(Collected data)
-- Opening Marker --

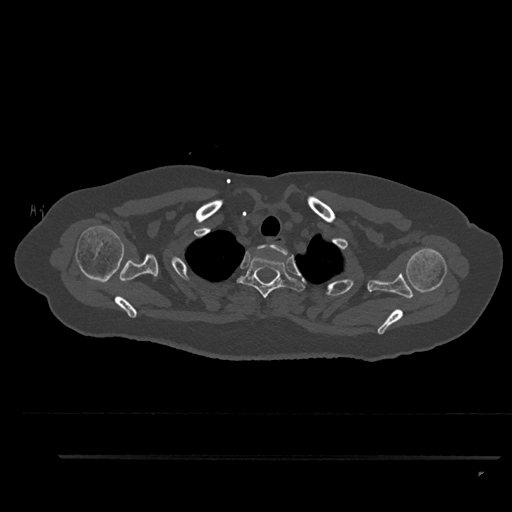
CT including the spine, one axial slice. Slice 729 of 797 in the series (ordered by position). Reconstruction kernel Br40s/3. 120 kVp. Bone window (W 1800 / L 400 HU). 0.5 mm slice thickness. 512 × 512 image matrix, field of view 408 × 408 mm. Female patient, age 44 years. Case-level facts recorded for this patient, not image findings: primary cancer: renal; vertebrae with lytic lesions (as recorded): L1.
Annotated regions visible in this slice (semi-automatically segmented with operator editing):
- T1 vertebra: bounding box [x1, y1, x2, y2] px = [253, 244, 288, 257]
- T2 vertebra: [236, 256, 305, 298]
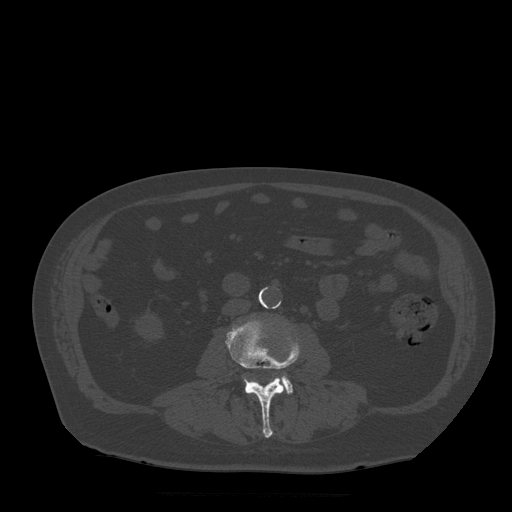
CT including the spine, one axial slice. Position 135 of 522 along the scan axis. Bone window (W 1800 / L 400 HU). 1.25 mm slice thickness. 512 × 512 image matrix, field of view 420 × 420 mm. Patient age 72 years. From the clinical record (not read from this slice): primary cancer: prostate.
Annotated regions visible in this slice (semi-automatically segmented with operator editing):
- L3 vertebra: bounding box <226,320,300,438> (left, top, right, bottom; pixels)
- L4 vertebra: <244,376,293,394>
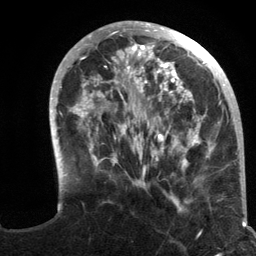
Breast MRI (dynamic contrast-enhanced), one axial slice. Position 40 of 134 along the scan axis. Cropped to one breast. Dynamic contrast-enhanced series, time point 2 of 6 at this slice position (early post-contrast). 3 T. TE 2.8 ms, TR 7.3 ms. 1.2 mm slice thickness. 256 × 256 image matrix. Female patient.
Annotated regions visible in this slice (semi-automatic segmentation, software-assisted and operator-edited):
- enhancing-tissue mask used for the functional tumour volume (all voxels passing the contrast-enhancement thresholds inside the analysis volume; usually the tumour): box from (x=49, y=21) to (x=235, y=210) px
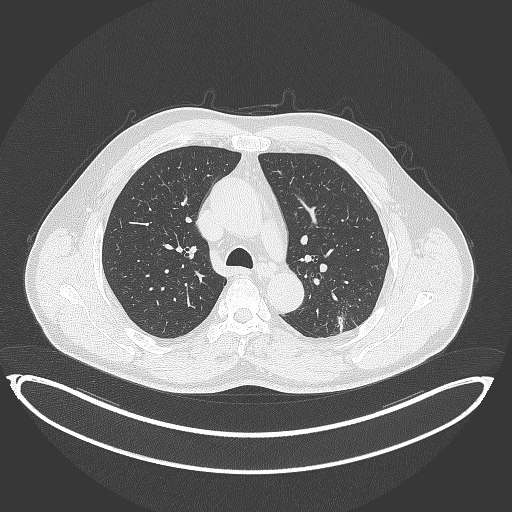
Chest CT, one axial slice. Position 241 of 399 along the scan axis. Reconstruction kernel B70f. Lung window (W 1500 / L -600 HU). 1 mm slice thickness. 512 × 512 image matrix, field of view 469 × 469 mm. Male patient, age 58 years. From the clinical record (not read from this slice): clinical TNM (as recorded): T1c N0 M0.
Structures marked on this image (bounding box drawn by a radiologist):
- lung tumour (recorded histology: adenocarcinoma): box from (x=330, y=307) to (x=355, y=336) px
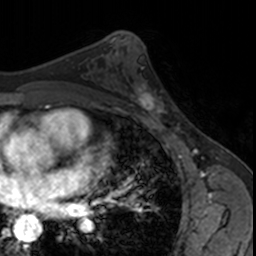
Breast MRI, one axial slice. Slice 92 of 160 in the series (ordered by position). Cropped to one breast. Dynamic contrast-enhanced series, time point 2 of 7 at this slice position (early post-contrast). 3 T. TE 1.7 ms, TR 4 ms. 1 mm slice thickness. 256 × 256 image matrix, field of view 171 × 171 mm. Female patient.
Outlined on this slice (semi-automatically segmented with operator editing):
- enhancing-tissue mask used for the functional tumour volume (all voxels passing the contrast-enhancement thresholds inside the analysis volume; usually the tumour): bounding box <124,80,173,122> (left, top, right, bottom; pixels)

-- Closing Marker --

From the entries above, copy every line where the word "left" shows up.

## Answer to this task
- L3 vertebra: bounding box <226,320,300,438> (left, top, right, bottom; pixels)
- enhancing-tissue mask used for the functional tumour volume (all voxels passing the contrast-enhancement thresholds inside the analysis volume; usually the tumour): bounding box <124,80,173,122> (left, top, right, bottom; pixels)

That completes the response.